**DATA SHOWN**

--- START ---

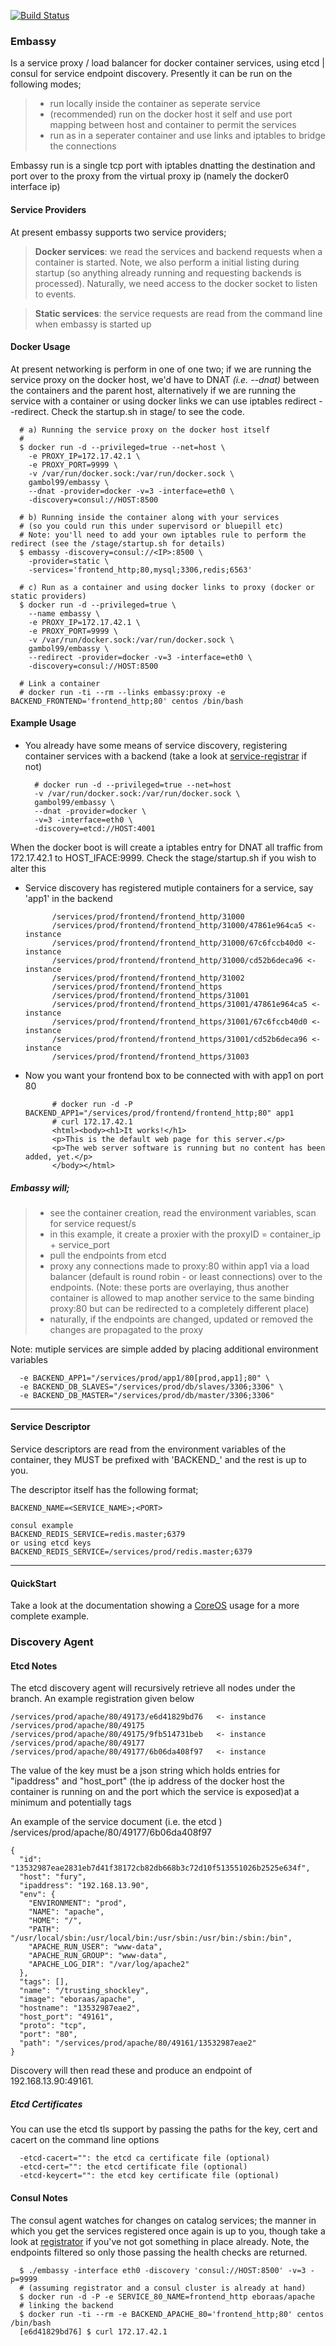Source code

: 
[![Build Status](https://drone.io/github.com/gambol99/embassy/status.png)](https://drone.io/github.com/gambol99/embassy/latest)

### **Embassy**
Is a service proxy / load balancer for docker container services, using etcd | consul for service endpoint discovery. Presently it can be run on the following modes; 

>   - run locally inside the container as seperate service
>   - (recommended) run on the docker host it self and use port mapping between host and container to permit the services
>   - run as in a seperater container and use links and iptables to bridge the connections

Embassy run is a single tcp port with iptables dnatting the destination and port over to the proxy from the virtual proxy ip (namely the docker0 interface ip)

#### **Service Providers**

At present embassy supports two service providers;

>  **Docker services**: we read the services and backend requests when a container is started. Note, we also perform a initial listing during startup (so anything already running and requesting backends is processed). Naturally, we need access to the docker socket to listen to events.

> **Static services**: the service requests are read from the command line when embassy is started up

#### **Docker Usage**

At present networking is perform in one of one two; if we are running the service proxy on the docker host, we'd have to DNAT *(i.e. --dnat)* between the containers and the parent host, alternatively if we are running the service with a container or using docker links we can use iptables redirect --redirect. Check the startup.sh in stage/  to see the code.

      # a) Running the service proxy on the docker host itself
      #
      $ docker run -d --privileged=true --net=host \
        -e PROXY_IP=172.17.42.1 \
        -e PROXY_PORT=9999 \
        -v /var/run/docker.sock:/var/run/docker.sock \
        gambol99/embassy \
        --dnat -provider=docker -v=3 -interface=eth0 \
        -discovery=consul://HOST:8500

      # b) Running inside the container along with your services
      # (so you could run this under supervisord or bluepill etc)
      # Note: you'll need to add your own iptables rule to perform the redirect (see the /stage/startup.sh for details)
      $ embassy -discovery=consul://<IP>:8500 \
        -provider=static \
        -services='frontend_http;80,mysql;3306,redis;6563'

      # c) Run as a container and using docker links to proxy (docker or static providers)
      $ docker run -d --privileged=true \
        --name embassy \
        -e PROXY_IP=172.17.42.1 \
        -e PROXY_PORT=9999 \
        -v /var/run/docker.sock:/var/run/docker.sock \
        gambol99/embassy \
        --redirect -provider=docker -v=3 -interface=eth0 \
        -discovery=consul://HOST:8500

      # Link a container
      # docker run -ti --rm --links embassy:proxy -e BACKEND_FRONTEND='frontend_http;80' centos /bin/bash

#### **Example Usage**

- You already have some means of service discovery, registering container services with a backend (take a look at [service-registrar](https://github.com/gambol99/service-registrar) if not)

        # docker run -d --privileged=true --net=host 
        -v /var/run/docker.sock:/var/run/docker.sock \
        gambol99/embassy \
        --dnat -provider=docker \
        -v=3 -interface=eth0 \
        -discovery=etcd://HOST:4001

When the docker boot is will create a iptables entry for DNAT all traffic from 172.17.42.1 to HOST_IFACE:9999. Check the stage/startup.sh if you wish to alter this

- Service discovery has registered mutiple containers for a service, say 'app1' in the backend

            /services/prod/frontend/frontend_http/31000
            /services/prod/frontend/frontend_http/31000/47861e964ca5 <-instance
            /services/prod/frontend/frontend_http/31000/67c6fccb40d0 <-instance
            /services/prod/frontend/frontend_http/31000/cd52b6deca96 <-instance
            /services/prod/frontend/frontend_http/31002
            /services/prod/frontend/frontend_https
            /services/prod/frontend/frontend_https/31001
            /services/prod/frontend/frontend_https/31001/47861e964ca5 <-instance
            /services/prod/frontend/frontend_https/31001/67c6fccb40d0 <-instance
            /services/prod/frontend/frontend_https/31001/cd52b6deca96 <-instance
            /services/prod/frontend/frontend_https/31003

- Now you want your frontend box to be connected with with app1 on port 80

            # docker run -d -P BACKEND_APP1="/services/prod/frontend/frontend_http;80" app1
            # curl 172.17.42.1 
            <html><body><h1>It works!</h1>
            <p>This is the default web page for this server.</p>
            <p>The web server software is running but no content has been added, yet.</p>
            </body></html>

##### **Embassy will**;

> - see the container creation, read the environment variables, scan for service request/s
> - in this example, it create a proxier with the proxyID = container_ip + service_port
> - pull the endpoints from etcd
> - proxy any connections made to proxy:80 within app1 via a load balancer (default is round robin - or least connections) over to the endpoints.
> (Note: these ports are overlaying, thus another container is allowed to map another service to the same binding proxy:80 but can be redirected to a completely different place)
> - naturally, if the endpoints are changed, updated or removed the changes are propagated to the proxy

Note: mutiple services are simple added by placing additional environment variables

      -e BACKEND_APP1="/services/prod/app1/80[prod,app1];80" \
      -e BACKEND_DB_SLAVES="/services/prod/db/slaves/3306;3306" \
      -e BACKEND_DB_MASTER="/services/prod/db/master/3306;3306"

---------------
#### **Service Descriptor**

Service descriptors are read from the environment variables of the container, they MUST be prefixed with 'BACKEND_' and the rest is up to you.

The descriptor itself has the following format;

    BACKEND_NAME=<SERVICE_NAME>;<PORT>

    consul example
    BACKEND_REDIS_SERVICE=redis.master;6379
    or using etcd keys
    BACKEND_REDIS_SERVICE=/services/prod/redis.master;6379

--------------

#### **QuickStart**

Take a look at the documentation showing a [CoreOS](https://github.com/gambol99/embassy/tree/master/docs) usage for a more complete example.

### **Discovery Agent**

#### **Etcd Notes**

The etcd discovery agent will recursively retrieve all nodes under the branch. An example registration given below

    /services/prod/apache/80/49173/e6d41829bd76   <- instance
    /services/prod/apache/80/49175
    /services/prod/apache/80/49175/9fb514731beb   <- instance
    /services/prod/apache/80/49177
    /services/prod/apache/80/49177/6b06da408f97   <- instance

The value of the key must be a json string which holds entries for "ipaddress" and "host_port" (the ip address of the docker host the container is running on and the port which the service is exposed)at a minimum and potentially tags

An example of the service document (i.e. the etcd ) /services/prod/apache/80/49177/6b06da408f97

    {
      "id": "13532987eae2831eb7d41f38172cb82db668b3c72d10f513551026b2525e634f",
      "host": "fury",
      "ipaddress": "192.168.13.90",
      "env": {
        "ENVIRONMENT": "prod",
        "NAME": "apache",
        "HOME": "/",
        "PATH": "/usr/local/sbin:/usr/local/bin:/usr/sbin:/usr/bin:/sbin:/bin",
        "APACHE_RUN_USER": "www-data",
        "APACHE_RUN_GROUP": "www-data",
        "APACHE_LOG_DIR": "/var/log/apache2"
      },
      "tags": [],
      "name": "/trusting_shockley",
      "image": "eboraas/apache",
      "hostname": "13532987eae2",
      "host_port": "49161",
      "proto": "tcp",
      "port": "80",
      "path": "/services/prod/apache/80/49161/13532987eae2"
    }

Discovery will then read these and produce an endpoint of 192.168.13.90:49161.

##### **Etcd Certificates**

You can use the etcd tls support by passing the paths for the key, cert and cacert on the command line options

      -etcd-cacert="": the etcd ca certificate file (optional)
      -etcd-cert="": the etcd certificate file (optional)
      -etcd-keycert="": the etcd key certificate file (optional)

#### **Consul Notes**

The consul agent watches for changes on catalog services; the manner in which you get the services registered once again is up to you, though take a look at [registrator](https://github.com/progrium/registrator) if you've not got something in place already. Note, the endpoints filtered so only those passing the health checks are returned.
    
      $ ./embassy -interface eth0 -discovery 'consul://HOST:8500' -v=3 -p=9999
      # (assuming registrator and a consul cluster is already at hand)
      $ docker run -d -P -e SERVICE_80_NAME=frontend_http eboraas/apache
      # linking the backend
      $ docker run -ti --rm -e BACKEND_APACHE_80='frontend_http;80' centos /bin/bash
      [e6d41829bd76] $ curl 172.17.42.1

--- END ---
--- START ---

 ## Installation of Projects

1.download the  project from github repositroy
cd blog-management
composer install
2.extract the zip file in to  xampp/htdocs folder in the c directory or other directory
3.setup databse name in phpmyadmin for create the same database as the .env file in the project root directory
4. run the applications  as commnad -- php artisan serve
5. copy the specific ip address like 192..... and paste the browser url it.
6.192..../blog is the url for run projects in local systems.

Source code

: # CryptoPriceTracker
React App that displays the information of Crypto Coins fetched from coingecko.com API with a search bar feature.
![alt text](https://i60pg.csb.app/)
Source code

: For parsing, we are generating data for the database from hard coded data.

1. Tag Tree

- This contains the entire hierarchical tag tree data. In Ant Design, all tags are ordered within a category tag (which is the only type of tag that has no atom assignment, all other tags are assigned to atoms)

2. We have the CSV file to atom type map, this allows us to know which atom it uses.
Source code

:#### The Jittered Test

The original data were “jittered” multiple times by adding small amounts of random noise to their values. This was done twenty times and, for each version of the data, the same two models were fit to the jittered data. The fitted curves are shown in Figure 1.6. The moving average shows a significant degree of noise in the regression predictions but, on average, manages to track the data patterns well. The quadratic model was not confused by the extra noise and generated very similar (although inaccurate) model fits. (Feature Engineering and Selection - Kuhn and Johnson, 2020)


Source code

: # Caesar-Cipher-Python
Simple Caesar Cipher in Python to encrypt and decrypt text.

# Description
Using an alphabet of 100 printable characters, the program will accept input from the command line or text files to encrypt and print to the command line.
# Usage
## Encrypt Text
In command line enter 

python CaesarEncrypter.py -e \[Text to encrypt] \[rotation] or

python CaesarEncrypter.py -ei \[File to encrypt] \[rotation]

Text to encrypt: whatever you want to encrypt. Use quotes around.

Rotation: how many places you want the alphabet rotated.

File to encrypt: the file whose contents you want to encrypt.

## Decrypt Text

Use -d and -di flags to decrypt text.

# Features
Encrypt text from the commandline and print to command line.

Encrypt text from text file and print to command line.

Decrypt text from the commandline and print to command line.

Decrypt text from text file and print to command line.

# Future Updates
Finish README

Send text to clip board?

--- END ---

**DESCRIPTION OF THE TASK**
Copy out everything from the line containing "is started up" down to the line containing "- You already", both included.

**WRITTEN ANSWER**
> **Static services**: the service requests are read from the command line when embassy is started up

#### **Docker Usage**

At present networking is perform in one of one two; if we are running the service proxy on the docker host, we'd have to DNAT *(i.e. --dnat)* between the containers and the parent host, alternatively if we are running the service with a container or using docker links we can use iptables redirect --redirect. Check the startup.sh in stage/  to see the code.

      # a) Running the service proxy on the docker host itself
      #
      $ docker run -d --privileged=true --net=host \
        -e PROXY_IP=172.17.42.1 \
        -e PROXY_PORT=9999 \
        -v /var/run/docker.sock:/var/run/docker.sock \
        gambol99/embassy \
        --dnat -provider=docker -v=3 -interface=eth0 \
        -discovery=consul://HOST:8500

      # b) Running inside the container along with your services
      # (so you could run this under supervisord or bluepill etc)
      # Note: you'll need to add your own iptables rule to perform the redirect (see the /stage/startup.sh for details)
      $ embassy -discovery=consul://<IP>:8500 \
        -provider=static \
        -services='frontend_http;80,mysql;3306,redis;6563'

      # c) Run as a container and using docker links to proxy (docker or static providers)
      $ docker run -d --privileged=true \
        --name embassy \
        -e PROXY_IP=172.17.42.1 \
        -e PROXY_PORT=9999 \
        -v /var/run/docker.sock:/var/run/docker.sock \
        gambol99/embassy \
        --redirect -provider=docker -v=3 -interface=eth0 \
        -discovery=consul://HOST:8500

      # Link a container
      # docker run -ti --rm --links embassy:proxy -e BACKEND_FRONTEND='frontend_http;80' centos /bin/bash

#### **Example Usage**

- You already have some means of service discovery, registering container services with a backend (take a look at [service-registrar](https://github.com/gambol99/service-registrar) if not)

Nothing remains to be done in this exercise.